Por un momento, Jeanne volvió a sentir el pánico anterior. Levantó la llave y la puso delante suyo como si se tratara de un escudo.
Esperaba ver un hombre corpulento con un abrigo de piel de camello. En cambio, vio que aparecían por el corredor las patas de un sillón apoyadas en un par de piernas humanas envueltas en un moño azul desteñido y un par de zapatos viejos y gastados. El sillón bajó y ella vio un obrero con una boina sucia. Tenía un Gauloise en los labios.
—Muy bien, señora —dijo con un fuerte acento marsellés—, ¿dónde lo pongo?
Jeanne estaba demasiado sorprendida para hablar. El hombre caminó hasta el centro de la habitación sin esperar respuesta y dejó el sillón en el suelo.

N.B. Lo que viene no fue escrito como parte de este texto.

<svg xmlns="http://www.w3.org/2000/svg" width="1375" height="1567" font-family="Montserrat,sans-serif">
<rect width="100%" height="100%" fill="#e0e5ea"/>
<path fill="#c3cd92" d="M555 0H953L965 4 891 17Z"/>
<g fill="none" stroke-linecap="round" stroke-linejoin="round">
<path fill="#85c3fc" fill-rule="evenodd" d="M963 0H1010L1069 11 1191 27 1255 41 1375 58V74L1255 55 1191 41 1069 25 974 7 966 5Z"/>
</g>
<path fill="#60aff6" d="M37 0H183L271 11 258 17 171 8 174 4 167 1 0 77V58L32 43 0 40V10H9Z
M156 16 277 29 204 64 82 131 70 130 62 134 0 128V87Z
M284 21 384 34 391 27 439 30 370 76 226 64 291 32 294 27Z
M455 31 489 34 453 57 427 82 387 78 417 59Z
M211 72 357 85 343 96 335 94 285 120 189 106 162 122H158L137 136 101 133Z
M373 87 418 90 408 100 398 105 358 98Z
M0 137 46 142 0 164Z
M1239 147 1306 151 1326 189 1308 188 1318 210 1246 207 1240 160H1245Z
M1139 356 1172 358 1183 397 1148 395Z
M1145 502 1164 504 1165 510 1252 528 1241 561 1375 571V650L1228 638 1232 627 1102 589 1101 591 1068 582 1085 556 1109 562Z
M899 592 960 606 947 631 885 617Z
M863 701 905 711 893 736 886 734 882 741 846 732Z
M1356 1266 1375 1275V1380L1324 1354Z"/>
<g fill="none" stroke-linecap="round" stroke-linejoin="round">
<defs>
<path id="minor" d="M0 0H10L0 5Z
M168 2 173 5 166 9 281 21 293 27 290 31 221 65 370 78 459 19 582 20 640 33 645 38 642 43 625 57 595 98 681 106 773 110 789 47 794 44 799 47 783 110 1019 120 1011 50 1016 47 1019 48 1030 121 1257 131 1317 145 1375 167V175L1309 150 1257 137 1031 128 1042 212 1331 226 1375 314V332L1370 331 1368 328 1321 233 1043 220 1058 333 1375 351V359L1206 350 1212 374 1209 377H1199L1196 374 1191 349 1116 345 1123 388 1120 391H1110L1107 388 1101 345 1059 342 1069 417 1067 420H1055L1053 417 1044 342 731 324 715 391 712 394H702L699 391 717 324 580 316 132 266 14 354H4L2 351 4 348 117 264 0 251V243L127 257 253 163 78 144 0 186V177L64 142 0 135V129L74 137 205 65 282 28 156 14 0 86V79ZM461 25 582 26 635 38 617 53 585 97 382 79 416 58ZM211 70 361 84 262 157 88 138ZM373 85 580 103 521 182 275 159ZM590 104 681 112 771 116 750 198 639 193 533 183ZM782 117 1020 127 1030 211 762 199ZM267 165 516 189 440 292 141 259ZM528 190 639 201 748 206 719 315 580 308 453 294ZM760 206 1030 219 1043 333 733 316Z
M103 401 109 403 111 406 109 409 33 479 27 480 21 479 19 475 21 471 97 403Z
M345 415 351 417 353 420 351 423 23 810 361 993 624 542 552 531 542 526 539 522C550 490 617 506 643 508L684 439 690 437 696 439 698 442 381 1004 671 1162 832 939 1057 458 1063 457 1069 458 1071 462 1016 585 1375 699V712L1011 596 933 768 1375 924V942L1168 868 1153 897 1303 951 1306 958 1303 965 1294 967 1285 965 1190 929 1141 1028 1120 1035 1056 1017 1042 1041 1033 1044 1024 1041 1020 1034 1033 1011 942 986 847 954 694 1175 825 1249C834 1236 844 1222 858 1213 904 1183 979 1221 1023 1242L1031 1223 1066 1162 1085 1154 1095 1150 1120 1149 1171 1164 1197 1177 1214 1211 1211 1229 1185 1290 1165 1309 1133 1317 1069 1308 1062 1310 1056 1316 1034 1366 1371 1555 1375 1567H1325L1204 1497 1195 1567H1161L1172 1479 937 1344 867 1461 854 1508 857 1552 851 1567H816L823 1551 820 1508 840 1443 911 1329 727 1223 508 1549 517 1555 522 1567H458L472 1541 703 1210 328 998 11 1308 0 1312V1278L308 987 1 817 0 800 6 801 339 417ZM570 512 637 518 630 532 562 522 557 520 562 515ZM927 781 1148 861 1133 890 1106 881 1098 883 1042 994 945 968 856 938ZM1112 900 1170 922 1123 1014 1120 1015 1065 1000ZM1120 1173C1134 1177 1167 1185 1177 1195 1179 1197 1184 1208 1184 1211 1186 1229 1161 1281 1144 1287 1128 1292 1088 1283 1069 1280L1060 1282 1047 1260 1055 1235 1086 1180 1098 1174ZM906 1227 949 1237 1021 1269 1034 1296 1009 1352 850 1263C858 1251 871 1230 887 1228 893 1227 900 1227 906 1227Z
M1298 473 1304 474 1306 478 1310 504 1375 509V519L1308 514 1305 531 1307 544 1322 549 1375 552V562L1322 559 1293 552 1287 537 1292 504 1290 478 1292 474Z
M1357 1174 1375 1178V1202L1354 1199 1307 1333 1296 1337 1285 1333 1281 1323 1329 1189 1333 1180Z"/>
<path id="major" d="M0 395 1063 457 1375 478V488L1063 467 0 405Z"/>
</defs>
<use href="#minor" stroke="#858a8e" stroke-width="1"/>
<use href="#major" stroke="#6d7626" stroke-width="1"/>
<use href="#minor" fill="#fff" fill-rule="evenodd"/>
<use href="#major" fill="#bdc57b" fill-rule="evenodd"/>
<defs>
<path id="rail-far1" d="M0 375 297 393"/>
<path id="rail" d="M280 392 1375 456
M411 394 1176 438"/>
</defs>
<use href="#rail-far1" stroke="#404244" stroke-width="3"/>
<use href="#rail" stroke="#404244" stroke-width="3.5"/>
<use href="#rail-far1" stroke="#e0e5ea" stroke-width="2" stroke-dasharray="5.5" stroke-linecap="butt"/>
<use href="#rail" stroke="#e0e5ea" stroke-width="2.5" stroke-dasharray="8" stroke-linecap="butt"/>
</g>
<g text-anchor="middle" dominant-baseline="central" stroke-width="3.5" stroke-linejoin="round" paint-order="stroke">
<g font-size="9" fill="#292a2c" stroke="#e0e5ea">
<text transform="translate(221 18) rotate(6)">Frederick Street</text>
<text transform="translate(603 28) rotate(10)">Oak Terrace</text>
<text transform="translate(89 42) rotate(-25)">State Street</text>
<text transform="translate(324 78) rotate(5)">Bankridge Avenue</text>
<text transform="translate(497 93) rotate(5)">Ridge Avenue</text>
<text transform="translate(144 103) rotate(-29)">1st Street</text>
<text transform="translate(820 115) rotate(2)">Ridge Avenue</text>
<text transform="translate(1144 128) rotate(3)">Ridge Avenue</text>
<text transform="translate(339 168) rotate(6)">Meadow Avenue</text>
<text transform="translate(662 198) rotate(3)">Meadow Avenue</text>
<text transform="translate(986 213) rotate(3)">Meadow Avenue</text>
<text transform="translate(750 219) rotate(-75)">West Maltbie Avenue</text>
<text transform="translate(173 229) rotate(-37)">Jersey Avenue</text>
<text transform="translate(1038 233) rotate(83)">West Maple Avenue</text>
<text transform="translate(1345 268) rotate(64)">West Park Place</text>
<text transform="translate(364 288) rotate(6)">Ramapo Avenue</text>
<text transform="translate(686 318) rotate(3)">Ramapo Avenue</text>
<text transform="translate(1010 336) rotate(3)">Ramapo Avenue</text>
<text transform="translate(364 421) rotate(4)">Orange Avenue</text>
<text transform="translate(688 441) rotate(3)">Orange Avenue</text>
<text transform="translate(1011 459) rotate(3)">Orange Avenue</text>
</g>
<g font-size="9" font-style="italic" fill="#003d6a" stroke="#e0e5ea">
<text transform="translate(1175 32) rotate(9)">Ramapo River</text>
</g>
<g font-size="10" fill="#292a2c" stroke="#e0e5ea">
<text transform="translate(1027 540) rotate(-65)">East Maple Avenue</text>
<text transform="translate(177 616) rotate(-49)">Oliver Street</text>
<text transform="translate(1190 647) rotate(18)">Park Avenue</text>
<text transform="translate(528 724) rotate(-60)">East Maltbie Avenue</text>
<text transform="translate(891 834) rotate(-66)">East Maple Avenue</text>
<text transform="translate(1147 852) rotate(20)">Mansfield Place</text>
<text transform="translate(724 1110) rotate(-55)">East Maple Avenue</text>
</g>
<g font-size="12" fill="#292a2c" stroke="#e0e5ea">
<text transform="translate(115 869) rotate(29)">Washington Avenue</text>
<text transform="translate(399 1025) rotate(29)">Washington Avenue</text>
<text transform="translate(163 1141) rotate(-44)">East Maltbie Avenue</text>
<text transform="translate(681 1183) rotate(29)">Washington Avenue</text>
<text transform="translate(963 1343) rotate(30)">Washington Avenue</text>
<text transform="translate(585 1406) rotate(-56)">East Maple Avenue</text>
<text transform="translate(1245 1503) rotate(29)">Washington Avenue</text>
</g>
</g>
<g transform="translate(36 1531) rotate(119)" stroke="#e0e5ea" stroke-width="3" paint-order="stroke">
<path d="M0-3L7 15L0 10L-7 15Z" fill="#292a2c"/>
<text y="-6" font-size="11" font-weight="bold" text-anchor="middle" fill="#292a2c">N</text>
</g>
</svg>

—Podría haber llamado —dijo ella sintiéndose muy tonta.
—La puerta estaba abierta.
El hombre se sacó el cigarrillo de los labios y expulsó humo por la nariz. La punta del Gauloise estaba manchada de un marrón oscuro debido a su saliva.
—¿Lo puedo poner aquí? —preguntó al tiempo que señalaba el sillón.
—No, frente a la chimenea —dijo Jeanne con firmeza.
Él puso mala cara, levantó el sillón y lo sacó del cuarto. Jeanne decidió irse. Pero al dirigirse a la puerta, se encontró con un segundo mozo que traía otra silla.
—¿Las sillas dónde? —preguntó y sin esperar respuesta, comenzó a colocarlas en semicírculo en medio de la habitación.
El primer hombre de mudanzas volvió con una mesa que era redonda, hecha de madera manchada de ciruelo con una base pesada y negra. No iba con las sillas, unas Windsor falsas de madera más clara, posiblemente de fresno, y Jeanne se preguntó si los muebles pertenecían al norteamericano. A Jeanne, que vendía antigüedades, le pareció que se trataba de algo extraño que un hombre reuniera ese lote de muebles aunque nunca podría haberse imaginado que eran muebles sacados de un viejo hotel.
—¿Y la mesa? —preguntó el hombre.
—No sé —respondió Jeanne simulando que era la dueña de la casa—. El decidirá.
La intrusión de los mudadores arruinó el humor de Jeanne. Ahora estaba segura de que alguien había alquilado el apartamento. Nuevamente fue al corredor dispuesta a irse y nuevamente le bloquearon el camino; esta vez los hombres luchaban con el peso de un colchón doble. Dejaron la carga en un cuarto pequeño al fondo del corredor aunque el colchón sobresalía de la puerta.